- [Goal of the exercise]: Copy out the lines of the records below, and only those lines, from the one with "table_cell [267, 577, 878, 611]" through the one with "Document page, 1241x1754 pixels.", exactly as they appear.

%%

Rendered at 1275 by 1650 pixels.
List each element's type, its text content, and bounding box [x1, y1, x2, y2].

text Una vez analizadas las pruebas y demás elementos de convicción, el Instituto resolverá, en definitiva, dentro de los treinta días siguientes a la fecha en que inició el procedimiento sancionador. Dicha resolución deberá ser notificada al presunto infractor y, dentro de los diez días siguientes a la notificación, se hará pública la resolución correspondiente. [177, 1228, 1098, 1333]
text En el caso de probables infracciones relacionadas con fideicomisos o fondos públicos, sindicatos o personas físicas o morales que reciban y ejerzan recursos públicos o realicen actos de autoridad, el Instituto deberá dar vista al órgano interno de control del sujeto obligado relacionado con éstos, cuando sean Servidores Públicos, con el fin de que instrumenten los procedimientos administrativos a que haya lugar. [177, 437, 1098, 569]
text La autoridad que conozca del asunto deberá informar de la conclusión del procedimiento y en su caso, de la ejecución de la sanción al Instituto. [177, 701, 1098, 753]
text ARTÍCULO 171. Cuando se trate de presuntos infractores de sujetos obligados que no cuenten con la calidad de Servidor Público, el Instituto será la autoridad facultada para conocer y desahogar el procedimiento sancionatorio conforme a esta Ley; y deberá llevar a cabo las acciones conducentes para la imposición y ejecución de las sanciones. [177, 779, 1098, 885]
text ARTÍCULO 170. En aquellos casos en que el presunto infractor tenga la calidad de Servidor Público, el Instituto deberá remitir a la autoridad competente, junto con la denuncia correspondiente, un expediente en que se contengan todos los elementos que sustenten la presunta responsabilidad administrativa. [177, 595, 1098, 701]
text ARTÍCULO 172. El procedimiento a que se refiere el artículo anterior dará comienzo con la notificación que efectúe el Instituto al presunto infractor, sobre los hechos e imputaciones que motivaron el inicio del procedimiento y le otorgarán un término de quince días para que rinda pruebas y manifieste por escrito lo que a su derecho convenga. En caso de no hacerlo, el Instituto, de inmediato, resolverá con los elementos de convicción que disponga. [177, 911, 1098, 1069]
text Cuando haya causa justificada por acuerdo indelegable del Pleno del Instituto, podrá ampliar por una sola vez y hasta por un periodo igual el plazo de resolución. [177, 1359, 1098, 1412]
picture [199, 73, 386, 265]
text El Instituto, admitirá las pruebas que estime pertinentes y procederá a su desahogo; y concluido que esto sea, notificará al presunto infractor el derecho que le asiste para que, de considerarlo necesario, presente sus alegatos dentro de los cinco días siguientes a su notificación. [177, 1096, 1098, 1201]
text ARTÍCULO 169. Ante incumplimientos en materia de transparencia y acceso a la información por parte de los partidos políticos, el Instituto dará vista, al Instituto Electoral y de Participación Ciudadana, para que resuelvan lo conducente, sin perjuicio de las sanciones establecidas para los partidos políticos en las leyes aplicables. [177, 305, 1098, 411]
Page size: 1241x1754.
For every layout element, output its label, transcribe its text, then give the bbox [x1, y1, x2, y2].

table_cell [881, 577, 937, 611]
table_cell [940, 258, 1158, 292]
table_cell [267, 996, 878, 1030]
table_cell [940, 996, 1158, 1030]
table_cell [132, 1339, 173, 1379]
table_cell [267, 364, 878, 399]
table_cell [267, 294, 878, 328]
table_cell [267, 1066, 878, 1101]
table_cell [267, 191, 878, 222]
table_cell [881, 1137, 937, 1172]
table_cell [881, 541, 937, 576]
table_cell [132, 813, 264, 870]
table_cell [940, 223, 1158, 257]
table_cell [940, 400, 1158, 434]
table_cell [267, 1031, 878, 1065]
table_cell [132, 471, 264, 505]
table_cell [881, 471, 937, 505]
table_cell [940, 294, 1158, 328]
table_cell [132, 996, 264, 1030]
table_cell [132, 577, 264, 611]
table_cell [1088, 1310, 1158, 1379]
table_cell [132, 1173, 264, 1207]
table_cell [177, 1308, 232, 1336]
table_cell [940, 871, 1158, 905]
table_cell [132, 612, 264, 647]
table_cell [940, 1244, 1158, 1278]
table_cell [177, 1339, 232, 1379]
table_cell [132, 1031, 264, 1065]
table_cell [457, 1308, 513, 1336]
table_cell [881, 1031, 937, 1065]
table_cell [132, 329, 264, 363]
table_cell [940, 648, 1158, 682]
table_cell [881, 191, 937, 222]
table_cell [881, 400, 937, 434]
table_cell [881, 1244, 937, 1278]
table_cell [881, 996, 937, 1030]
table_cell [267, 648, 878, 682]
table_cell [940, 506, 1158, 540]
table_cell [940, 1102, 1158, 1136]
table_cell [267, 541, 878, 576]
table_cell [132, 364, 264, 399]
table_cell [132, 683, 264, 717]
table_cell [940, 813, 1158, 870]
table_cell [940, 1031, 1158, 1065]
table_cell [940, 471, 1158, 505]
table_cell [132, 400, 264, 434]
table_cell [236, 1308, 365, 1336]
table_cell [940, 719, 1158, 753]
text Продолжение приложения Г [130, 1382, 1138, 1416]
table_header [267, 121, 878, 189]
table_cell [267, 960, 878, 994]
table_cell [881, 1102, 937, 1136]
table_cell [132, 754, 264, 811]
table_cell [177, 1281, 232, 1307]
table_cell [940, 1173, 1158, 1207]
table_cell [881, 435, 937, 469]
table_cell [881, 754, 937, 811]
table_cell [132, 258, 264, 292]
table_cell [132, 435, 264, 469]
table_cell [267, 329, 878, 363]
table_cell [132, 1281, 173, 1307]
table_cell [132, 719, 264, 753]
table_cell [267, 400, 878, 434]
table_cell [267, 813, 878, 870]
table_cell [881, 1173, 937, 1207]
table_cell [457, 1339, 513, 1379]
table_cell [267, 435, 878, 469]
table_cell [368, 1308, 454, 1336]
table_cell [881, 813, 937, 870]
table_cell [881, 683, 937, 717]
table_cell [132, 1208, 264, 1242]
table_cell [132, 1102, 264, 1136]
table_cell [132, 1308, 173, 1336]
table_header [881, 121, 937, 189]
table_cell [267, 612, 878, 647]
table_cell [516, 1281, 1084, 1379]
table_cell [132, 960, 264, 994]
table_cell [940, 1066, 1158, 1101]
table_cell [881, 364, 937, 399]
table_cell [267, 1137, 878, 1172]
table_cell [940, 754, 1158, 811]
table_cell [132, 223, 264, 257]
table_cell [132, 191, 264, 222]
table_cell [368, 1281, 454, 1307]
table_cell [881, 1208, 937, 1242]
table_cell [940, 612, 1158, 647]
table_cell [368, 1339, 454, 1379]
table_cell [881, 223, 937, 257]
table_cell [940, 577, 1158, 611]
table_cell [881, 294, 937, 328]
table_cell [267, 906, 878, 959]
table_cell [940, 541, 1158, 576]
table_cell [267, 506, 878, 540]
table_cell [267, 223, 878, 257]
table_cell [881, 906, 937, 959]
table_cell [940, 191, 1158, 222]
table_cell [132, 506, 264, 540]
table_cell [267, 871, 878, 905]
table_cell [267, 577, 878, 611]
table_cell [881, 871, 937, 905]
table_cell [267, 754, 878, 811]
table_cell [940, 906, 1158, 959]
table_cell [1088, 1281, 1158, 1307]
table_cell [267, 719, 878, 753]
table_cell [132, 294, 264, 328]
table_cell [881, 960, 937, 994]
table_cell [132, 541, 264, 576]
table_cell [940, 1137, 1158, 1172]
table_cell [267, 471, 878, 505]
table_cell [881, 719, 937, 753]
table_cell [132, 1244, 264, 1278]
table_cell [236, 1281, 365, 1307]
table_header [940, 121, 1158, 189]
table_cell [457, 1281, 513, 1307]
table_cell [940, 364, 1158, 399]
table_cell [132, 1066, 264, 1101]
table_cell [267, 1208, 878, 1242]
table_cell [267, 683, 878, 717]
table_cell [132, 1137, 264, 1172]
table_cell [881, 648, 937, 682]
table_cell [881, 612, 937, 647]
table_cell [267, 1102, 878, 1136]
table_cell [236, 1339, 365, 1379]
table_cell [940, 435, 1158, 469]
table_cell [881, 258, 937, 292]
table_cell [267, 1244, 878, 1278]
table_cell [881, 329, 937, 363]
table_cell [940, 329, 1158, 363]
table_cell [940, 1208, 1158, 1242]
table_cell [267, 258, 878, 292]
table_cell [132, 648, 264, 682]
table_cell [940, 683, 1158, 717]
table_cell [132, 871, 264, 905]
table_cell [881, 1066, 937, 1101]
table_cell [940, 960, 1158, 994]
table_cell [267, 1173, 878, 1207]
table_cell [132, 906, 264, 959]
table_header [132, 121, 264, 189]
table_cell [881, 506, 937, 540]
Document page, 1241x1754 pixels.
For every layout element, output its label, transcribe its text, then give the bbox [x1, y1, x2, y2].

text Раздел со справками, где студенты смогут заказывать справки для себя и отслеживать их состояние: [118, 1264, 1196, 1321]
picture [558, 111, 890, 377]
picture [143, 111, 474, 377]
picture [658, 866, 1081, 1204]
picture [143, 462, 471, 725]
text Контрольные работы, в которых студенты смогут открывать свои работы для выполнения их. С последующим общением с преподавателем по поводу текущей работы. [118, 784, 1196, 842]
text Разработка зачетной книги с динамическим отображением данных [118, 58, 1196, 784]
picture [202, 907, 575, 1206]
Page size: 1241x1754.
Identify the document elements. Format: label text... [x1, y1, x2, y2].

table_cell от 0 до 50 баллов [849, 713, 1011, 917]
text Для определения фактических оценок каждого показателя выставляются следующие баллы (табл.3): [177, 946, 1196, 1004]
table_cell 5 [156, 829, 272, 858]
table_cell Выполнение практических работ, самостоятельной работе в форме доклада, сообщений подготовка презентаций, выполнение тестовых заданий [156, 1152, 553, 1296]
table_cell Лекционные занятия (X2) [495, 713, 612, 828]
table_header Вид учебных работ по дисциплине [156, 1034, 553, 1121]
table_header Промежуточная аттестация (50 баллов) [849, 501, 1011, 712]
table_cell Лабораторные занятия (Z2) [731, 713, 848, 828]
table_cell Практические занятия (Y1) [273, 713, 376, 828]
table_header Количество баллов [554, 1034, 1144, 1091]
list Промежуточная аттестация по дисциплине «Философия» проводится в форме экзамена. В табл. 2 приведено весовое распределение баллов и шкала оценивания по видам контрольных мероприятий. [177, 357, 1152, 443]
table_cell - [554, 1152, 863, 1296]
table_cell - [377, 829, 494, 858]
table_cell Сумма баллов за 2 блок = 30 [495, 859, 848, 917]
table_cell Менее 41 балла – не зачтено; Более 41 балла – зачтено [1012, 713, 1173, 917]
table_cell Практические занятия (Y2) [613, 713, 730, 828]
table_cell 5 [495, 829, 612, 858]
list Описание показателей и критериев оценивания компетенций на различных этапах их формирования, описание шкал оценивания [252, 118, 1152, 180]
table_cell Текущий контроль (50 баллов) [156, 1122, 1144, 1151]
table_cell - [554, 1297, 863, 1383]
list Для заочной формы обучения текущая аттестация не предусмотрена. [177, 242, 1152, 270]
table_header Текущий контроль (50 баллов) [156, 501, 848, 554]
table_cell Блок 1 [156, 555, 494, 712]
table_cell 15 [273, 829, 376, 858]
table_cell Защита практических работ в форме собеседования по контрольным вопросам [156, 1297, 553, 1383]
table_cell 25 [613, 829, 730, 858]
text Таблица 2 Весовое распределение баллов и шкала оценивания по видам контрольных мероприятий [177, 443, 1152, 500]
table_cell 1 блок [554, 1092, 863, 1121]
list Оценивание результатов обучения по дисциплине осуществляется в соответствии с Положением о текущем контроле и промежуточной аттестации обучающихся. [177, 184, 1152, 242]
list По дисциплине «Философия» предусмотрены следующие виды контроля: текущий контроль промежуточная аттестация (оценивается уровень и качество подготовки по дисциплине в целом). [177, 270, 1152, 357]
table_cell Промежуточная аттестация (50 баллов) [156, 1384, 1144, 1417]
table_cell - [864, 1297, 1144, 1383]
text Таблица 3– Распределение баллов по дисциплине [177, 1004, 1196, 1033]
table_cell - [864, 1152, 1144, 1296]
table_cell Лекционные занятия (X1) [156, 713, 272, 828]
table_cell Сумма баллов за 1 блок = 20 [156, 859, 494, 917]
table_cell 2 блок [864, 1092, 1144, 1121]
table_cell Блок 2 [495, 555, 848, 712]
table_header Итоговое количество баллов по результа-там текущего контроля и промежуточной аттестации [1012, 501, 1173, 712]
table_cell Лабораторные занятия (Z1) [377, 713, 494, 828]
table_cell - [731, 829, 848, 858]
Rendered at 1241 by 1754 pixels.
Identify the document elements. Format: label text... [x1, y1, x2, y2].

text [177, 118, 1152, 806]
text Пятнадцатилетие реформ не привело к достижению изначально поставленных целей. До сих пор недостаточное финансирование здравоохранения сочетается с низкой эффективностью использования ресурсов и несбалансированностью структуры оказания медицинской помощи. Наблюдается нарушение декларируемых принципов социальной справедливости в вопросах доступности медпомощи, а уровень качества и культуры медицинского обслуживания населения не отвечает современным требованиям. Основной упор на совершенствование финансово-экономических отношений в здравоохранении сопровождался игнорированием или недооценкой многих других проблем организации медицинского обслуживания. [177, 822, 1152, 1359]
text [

%%

- [Result of this exercise]:
table_cell [267, 577, 878, 611]
table_cell [881, 871, 937, 905]
table_cell [267, 754, 878, 811]
table_cell [940, 906, 1158, 959]
table_cell [1088, 1281, 1158, 1307]
table_cell [267, 719, 878, 753]
table_cell [132, 294, 264, 328]
table_cell [881, 960, 937, 994]
table_cell [132, 541, 264, 576]
table_cell [940, 1137, 1158, 1172]
table_cell [267, 471, 878, 505]
table_cell [881, 719, 937, 753]
table_cell [132, 1244, 264, 1278]
table_cell [236, 1281, 365, 1307]
table_header [940, 121, 1158, 189]
table_cell [457, 1281, 513, 1307]
table_cell [940, 364, 1158, 399]
table_cell [132, 1066, 264, 1101]
table_cell [267, 1208, 878, 1242]
table_cell [267, 683, 878, 717]
table_cell [132, 1137, 264, 1172]
table_cell [881, 648, 937, 682]
table_cell [881, 612, 937, 647]
table_cell [267, 1102, 878, 1136]
table_cell [236, 1339, 365, 1379]
table_cell [940, 435, 1158, 469]
table_cell [881, 258, 937, 292]
table_cell [267, 1244, 878, 1278]
table_cell [881, 329, 937, 363]
table_cell [940, 329, 1158, 363]
table_cell [940, 1208, 1158, 1242]
table_cell [267, 258, 878, 292]
table_cell [132, 648, 264, 682]
table_cell [940, 683, 1158, 717]
table_cell [132, 871, 264, 905]
table_cell [881, 1066, 937, 1101]
table_cell [940, 960, 1158, 994]
table_cell [267, 1173, 878, 1207]
table_cell [132, 906, 264, 959]
table_header [132, 121, 264, 189]
table_cell [881, 506, 937, 540]
Document page, 1241x1754 pixels.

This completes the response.